Il Dance Mob di T-Mobile

Siamo alla stazione della metropolitana di Liverpool, quando improvvisamente, alle ore 11 del mattino, gli altoparlanti della sala centrale diffondono una canzone che una sola persona comincia a ballare. Passano pochi istanti e alla performance solista si aggiungono altre persone, intanto cambiano le canzoni di sottofondo e i tipi di ballo, i flashmobbers sono sempre di più fino a coprire la quasi totalità dei presenti, che inizialmente sembrava fossero lì per caso. Finisce la mobilitazione e sotto gli applausi degli spettatori i flashmobbers si dileguano tra la folla. L’idea è ad opera della Saatchi & Saatchi per T-Mobile, seguendo il claim Life’s For Sharing.


6 Commento/i

  1. Caro Fables,
    stamattina di ringrazio di brutto. Davvero meraviglioso:

    Life’s for sharing.

    Siamo o non siamo nell’era della partecipazione? Meglio di così non si poteva dire perché se la gente adora stupirsi, sbava anche per divertirsi.
    Mettere insieme le due cose è stato fantastico. - Arnald

    Arnald | 19 Gen 2009 | Replica

  2. caro Arnald, non sai la felicità che mi ha trasmesso sto video, avrei voluto vederlo dal vivo. Tra l’altro la dinamica segue un pò la performance di Evolution of Dance, il video più visto della storia di YouTube, cambi repentini di musica e di balli, credo che ne sentiremo parlare per un pò.
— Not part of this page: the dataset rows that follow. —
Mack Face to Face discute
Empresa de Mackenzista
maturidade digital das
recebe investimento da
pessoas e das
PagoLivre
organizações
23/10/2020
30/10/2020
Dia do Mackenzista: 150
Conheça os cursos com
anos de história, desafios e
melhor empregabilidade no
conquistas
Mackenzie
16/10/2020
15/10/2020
    fables | 19 Gen 2009 | Replica

  3. Con un mio carissimo amico e ex-collega si parlava dell’originalità dell’idea nel flahmob. Mi spiego meglio: lui mi faceva notare come far ballare e cantare le persone durante un flashmob sia stato già fatto se non sbaglio per pubblicizzare il teatro.
    Io, pur essendo d’accordo con lui, gli prospettavo l’idea che il flahmob più che essere un’idea, è di per sé un media come un 6×3, nel quale, attraverso meccanismi simili (come per foto e testo), si rende la creatività più o meno vincente. Che ne pensi tu in proposito? - Arnald

    Arnald | 19 Gen 2009 | Replica

  4. Ma vedi Arnald, anche il noto frozen è già stato utilizzato in più di un’occasione e anche per scopi commerciali.
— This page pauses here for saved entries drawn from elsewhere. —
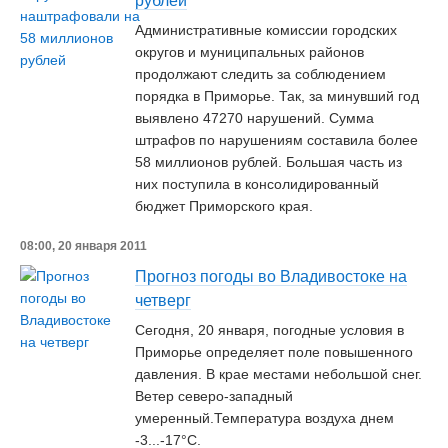
рублей
Административные комиссии городских
округов и муниципальных районов
продолжают следить за соблюдением
порядка в Приморье. Так, за минувший год
выявлено 47270 нарушений. Сумма
штрафов по нарушениям составила более
58 миллионов рублей. Большая часть из
них поступила в консолидированный
бюджет Приморского края.
08:00, 20 января 2011
Прогноз погоды во Владивостоке на
четверг
Сегодня, 20 января, погодные условия в
Приморье определяет поле повышенного
давления. В крае местами небольшой снег.
Ветер северо-западный
умеренный.Температура воздуха днем
-3...-17°C.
    Sul flashmob sono d’accordissimo con te, credo sia diventato un mezzo a tutti gli effetti, una tecnica sopraffina, una di quelle situazione in cui entra in gioco il marketing esperienziale, la possibilità quindi per lo spettatore di vivere un’esperienza sul significato di valori che accompagna il brand.

    Nonostante questo sono ancora poche le aziende che si rendono conto della reale potenzialità di questo mezzo, quindi replicano o meglio mettono il marchio su cose già fatte, mentre le comunità di flashmobbers guarda con un pò di diffidenza nei confronti di queste performance realizzate per scopi commerciali.
    La vera forza credo sia nel passaparola che una simile esperienza riesce a scatenare.
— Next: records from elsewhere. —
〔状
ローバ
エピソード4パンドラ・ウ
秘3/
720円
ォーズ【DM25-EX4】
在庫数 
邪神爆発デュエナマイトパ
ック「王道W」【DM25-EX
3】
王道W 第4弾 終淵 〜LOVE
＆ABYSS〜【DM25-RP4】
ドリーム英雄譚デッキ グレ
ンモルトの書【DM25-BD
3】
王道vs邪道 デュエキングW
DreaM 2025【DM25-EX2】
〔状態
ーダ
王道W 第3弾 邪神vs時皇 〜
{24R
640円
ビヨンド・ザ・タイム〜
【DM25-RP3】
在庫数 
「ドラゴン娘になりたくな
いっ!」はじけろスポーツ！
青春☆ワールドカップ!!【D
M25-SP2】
    fables | 19 Gen 2009 | Replica

  5. Ciao fables,
    “Dance” è stato davvero spettacolare. Il nuovo evento organizzato dalla Saatchi & Saatchi sempre per T-Mobile “Sing-along” credo non abbia nulla di meno. Il video dell’operazione trasmette davvero forti emozioni, figuriamoci ad essere lì! Emozionare è l’obiettivo di ogni brand e credo abbia colto nel segno. Ancora una volta T-mobile è riuscita ad esprimere al meglio il suo messaggio: CONDIVISIONE! Tu cosa ne pensi del nuovo evento?

    Marina | 3 Mag 2009 | Replica

  6. Cara Marina, la penso esattamente come te, è un’operazione che toglie il fiato. Ultimamente sono stato un pò impegnato ed ho avuto modo di vederlo solamente ieri sera, credo che lo posterò nei prossimi giorni.

    Da l punto di vista realizzativo lo vedo molto più semplice del primo, ma nonostante questo non manca in termini di impatto.